Не могу забыть одну ночь, когда г-н Пруст возвратился после того самого зрелища, которое описал в своей книге. Он увлек меня к себе в комнату и, сидя на краешке кровати, стал рассказывать:

—     Дорогая Селеста, то, что я увидел, просто невообразимо. Вы знаете, сегодня я ездил к Ле Кюзиа. Он предупредил, что у него будет человек, который хочет быть вы­поротым. И я наблюдал эту сцену из соседней комнаты через отверстие в стене. Это нечто невероятное! Прежде у меня были какие-то сомнения, и хотелось убедиться самому. Этот человек — богатый промышленник, специально приехал сюда с севера. Представьте себе, его прицепили кандалами к стене, и какой-то грязный подонок стегал его кнутом до крови. Только так этот несчастный и мог получать удовольст­вие...

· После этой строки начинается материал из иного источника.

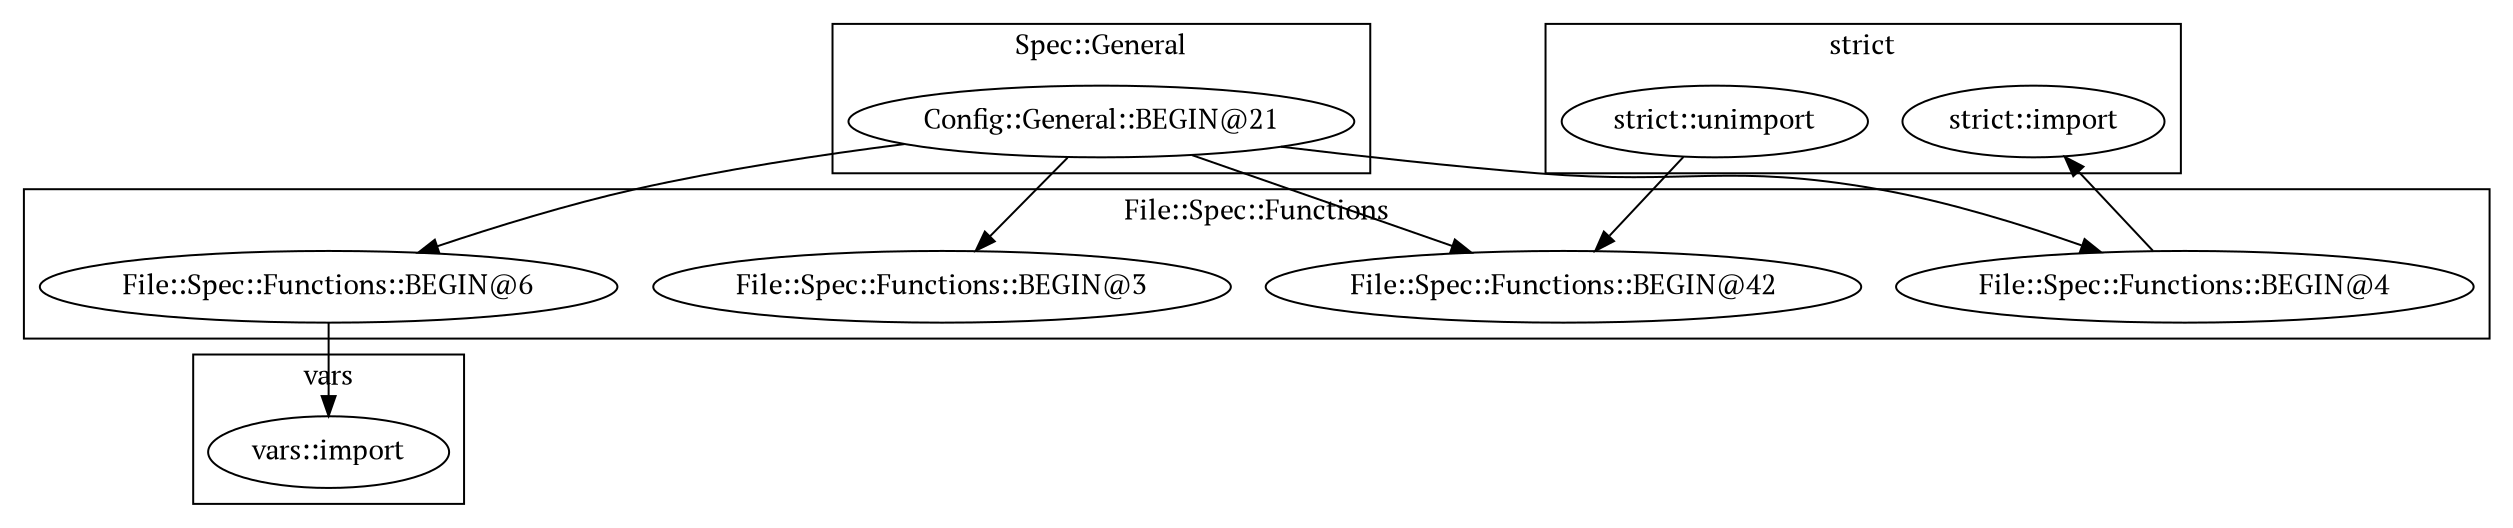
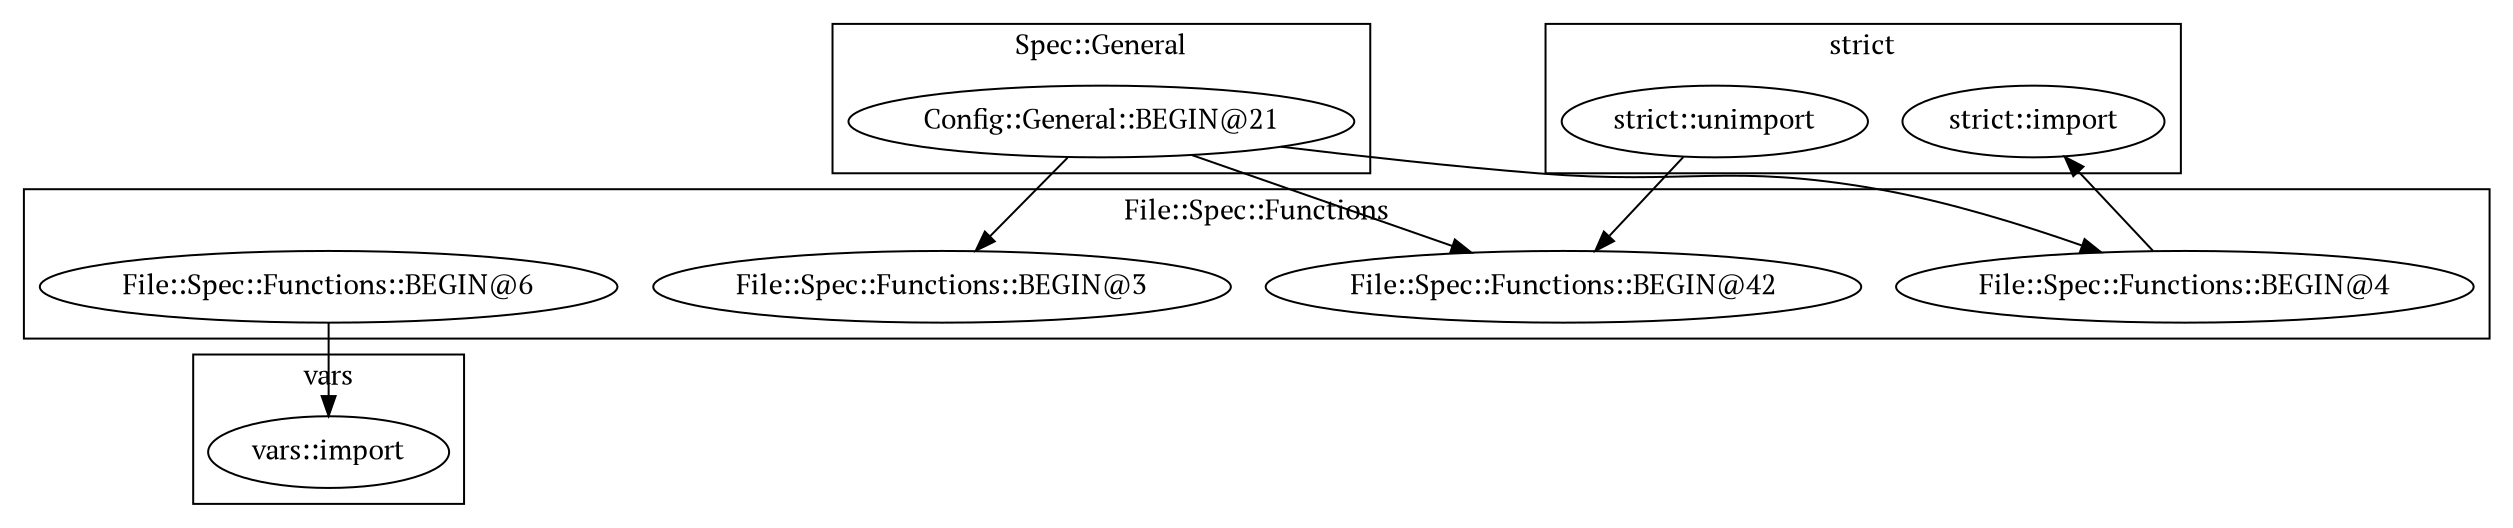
  digraph {
    fontname="PT Serif"
    node [fontname="PT Serif"]
    edge [fontname="PT Serif"]
    "vars::import"
    "Config::General::BEGIN@21"
    "strict::import"
    "strict::unimport"
    "File::Spec::Functions::BEGIN@3"
    "File::Spec::Functions::BEGIN@6"
    "File::Spec::Functions::BEGIN@42"
    "File::Spec::Functions::BEGIN@4"
    subgraph cluster_1 {
      label=vars
      "vars::import"
    }
    subgraph cluster_2 {
      label="Spec::General"
      "Config::General::BEGIN@21"
    }
    subgraph cluster_3 {
      label="strict"
      "strict::import"
      "strict::unimport"
    }
    subgraph cluster_4 {
      label="File::Spec::Functions"
      "File::Spec::Functions::BEGIN@3"
      "File::Spec::Functions::BEGIN@6"
      "File::Spec::Functions::BEGIN@42"
      "File::Spec::Functions::BEGIN@4"
    }
    "Config::General::BEGIN@21" -> "File::Spec::Functions::BEGIN@3"
-   "Config::General::BEGIN@21" -> "File::Spec::Functions::BEGIN@6"
    "Config::General::BEGIN@21" -> "File::Spec::Functions::BEGIN@42"
    "Config::General::BEGIN@21" -> "File::Spec::Functions::BEGIN@4"
    "strict::unimport" -> "File::Spec::Functions::BEGIN@42"
    "File::Spec::Functions::BEGIN@6" -> "vars::import"
    "File::Spec::Functions::BEGIN@4" -> "strict::import"
  }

—     Сударь, это невозможно, так не бывает!

—     Нет, Селеста, я ничего не выдумал.

—     Но как же вы могли смотреть?

—     Только ради того, чего никогда сам не придумаешь. А когда я сказала ему, что Ле Кюзиа — просто чудовище, он ответил:

—     Ах, Селеста, поверьте, я тоже не в восторге от него. Вы правы, его не назовешь добрым малым. Больше того, он мне противен. Зато сегодня я узнал кое-что новое.

—     И вы много заплатили за это?

—     Да, Селеста, но так нужно.

—     Ах, сударь, когда вы говорите, что этот кошмарный тип попал в тюрьму, я думаю, хоть бы он там сгнил!

Г-н Пруст засмеялся.

—     Дорогая Селеста, а ведь он совсем недавно с восторгом спрашивал меня, не вы ли так хорошо начищаете мой серебряный поднос. Он просто захлебывался от похвал вам.

—     Мне совсем не нужны комплименты такого чудовища!

—     Ладно, но стоит сказать еще об одной невероятной вещи про это, как вы говорите, чудовище. Он обожал свою мать и делал все, чтобы скрасить ее жизнь. Когда я узнал, что она умерла, то послал ему обыкновенное соболезнование. И, знаете, Селеста, в ответ он прислал мне длинное письмо, в котором говорил о ней самыми трогательными словами. Может быть, это лучшее из писем, какие только я читал в связи со смертью матери. Как видите, у него все-таки есть сердце даже при его мерзкой профессии. А если подумать, он все-таки несчастный человек.

Мы несколько часов говорили об этой кошмарной сцене я, совершенно раз­давленная, и он, повторяя все, словно бы для того, чтобы ничего не забыть и по своей обычной манере уже обдумывая, как все это напишется.